• **Your goal**:
Continue the article on hotel websites and mobile sales from the point where it stops.

── Provided passage

Now, let’s talk about mobile and hotel websites.
Mobile accounts for over 60% of your online traffic but less than 10% of your sales. Some web marketers believe this occurs because, supposedly, people use mobile for research and prefer to book on desktop. This the second stupidest thing I have ever heard a non-comedian say on stage.
Expecting people that look you up on mobile to make an effort to book directly on desktop is pathological, wishful thinking. There is only one place and one time to sell and it is right here, right now.
Wake up ! Mobile is already responsible for over 40% of all online sales, and tourism is no exception. So why does mobile account for 39% of OTA sales with a year-on-year growth of 63% and hoteliers, hardly 10%?
This article will help you understand why hotels fail at mobile sales. It also suggests some steps you can take regarding mobile and hotel websites, in order to change that.
- Mobile is a disruptive technology. Thus, you need to properly assess its ROI in terms of Return on Investment and also in terms of Risk of Inaction.
- Smartphones are not small computers. They obey a different logic. Trying to make your website fit into a smaller screen is not going to help you much.
- Study what works on mobile, mainly apps and Instant messaging platforms. Try to get some marketing insights that you could apply to your own e-commerce strategy.

────
── Study material

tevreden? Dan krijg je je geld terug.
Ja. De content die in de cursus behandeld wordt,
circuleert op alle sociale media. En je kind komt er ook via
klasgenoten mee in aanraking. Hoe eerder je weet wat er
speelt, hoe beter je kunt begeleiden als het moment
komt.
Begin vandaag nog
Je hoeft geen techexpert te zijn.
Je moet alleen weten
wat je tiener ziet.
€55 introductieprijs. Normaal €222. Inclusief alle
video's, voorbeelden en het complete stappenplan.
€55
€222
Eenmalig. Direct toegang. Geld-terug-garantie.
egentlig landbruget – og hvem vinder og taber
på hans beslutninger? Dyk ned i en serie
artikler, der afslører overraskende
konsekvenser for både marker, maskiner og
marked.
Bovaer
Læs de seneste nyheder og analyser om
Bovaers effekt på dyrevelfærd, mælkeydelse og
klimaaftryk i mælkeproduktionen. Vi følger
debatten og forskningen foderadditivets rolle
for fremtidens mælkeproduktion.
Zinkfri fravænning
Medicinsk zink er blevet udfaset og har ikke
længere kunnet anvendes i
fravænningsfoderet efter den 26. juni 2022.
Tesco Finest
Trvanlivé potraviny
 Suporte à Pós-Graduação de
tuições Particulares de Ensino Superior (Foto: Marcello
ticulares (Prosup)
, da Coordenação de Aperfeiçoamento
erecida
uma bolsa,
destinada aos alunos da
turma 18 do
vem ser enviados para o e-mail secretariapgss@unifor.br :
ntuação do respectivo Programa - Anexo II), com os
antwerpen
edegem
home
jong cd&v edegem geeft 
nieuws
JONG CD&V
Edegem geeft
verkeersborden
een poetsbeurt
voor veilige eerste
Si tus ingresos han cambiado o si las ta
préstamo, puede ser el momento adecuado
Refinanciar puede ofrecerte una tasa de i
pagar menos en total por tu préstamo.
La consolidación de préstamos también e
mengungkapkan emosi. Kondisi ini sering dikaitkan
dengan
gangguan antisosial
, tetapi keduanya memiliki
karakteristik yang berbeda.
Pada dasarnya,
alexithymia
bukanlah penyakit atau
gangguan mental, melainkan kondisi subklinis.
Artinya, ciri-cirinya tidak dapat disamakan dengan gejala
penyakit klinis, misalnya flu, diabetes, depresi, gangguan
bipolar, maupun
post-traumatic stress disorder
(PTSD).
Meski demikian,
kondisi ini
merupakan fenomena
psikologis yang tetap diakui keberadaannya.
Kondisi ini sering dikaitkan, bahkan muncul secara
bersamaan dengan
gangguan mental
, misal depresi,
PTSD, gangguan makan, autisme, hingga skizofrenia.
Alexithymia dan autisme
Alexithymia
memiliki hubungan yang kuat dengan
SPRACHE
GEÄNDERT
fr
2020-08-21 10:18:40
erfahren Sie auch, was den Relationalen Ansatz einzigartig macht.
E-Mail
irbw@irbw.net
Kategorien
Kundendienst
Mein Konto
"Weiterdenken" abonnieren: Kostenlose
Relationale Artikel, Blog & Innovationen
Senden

────

• **Result of the task**:
- The technology you need to be successful on mobile is already here. However, your main hurdle is called the Legacy Effect, a.k.a. your own resistance to change.
ROI: Risk of Inaction
While making a decision, people love to assess its ROI and rightly so. ROI is usually the benefit you expect from performing an action. It is also the danger of not doing anything, a.k.a, the Risk of Inaction.
While thinking about your next strategic move, you should consider these 2 sides of ROI. This is because when you’re dealing with disruptive innovation, keeping the status quo will have a positive Return on Investment for a while. But, the Risk of Inaction will grow exponentially. It’s like the Titanic – it was fine on its course until it wasn’t.
Mobile has become the number one device in terms of search volume. In such a case, keeping a web-focussed mindset is obviously quite dangerous. Of course, you have a responsive website but what I’m trying to tell you is that you won’t solve the issue by making things smaller. To be successful, you need to understand and apply mobile logic.
Innovators always encounter the same dilemma where the incumbent technology (desktop) is still performing quite well and still offers higher performances. The issue is that the older tech has already expressed all its potential while the new one (mobile) is constantly growing. The problem is that you can’t switch from one technology to another overnight because of something called learning curves.
While desktop is not likely to disappear, mobile is the new fuel for e-commerce. You should learn its rules to avoid running out of gas in the middle of the road.
Mobile websites: be practical for your customers
Any sales action is defined by the MAT factors (Motivation, Ability, and Trigger). The amount of thinking that your customers need to complete an action on your website decreases their ability to buy and hinders sales. This example is one among many. Before pitying this hotel, have a good look in the mirror because anyone could make the same mistakes.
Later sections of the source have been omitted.